Copy every entry below word for word, omitting the pictures.

(Task material)

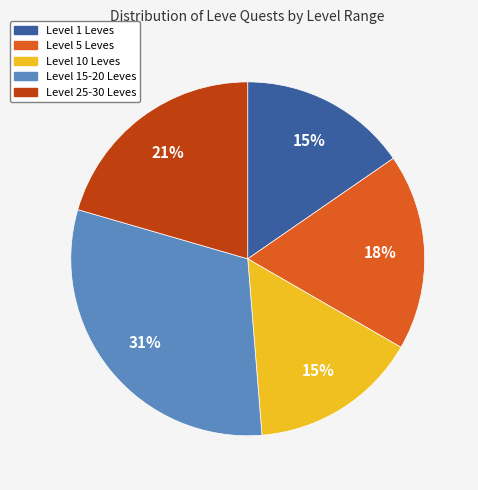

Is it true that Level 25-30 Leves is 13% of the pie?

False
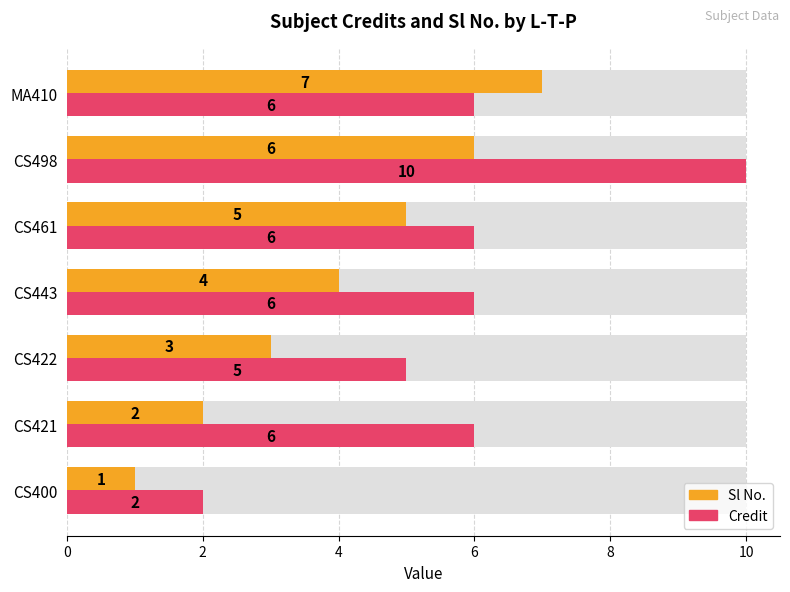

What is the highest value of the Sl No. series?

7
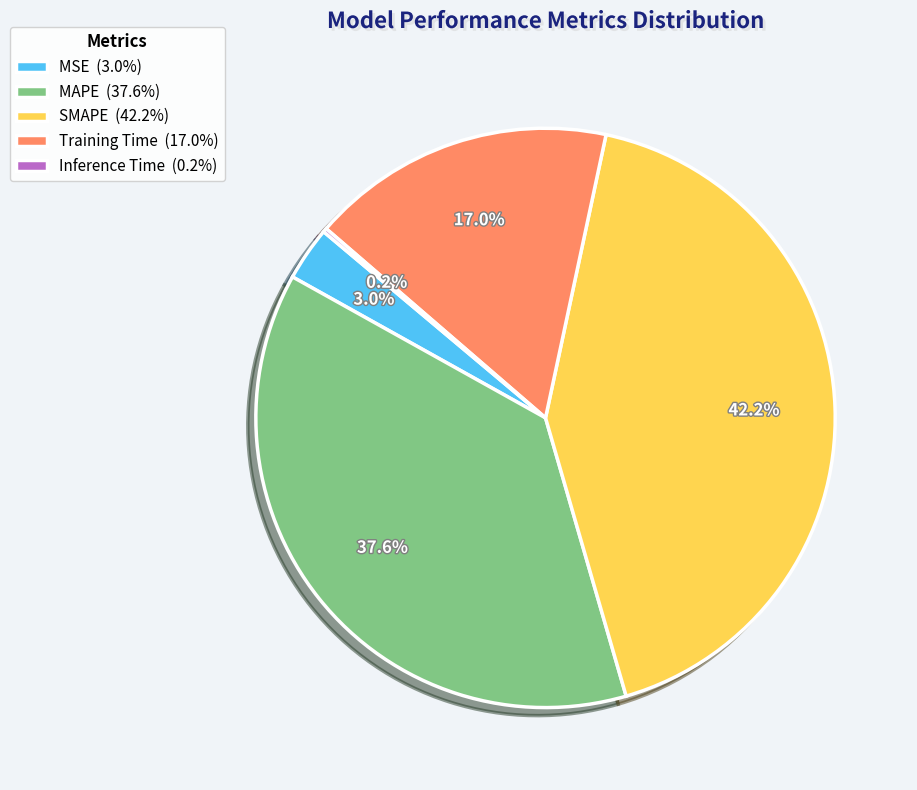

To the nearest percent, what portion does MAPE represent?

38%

(End Task material)

[Reply]
Is it true that Level 25-30 Leves is 13% of the pie?

False

What is the highest value of the Sl No. series?

7

To the nearest percent, what portion does MAPE represent?

38%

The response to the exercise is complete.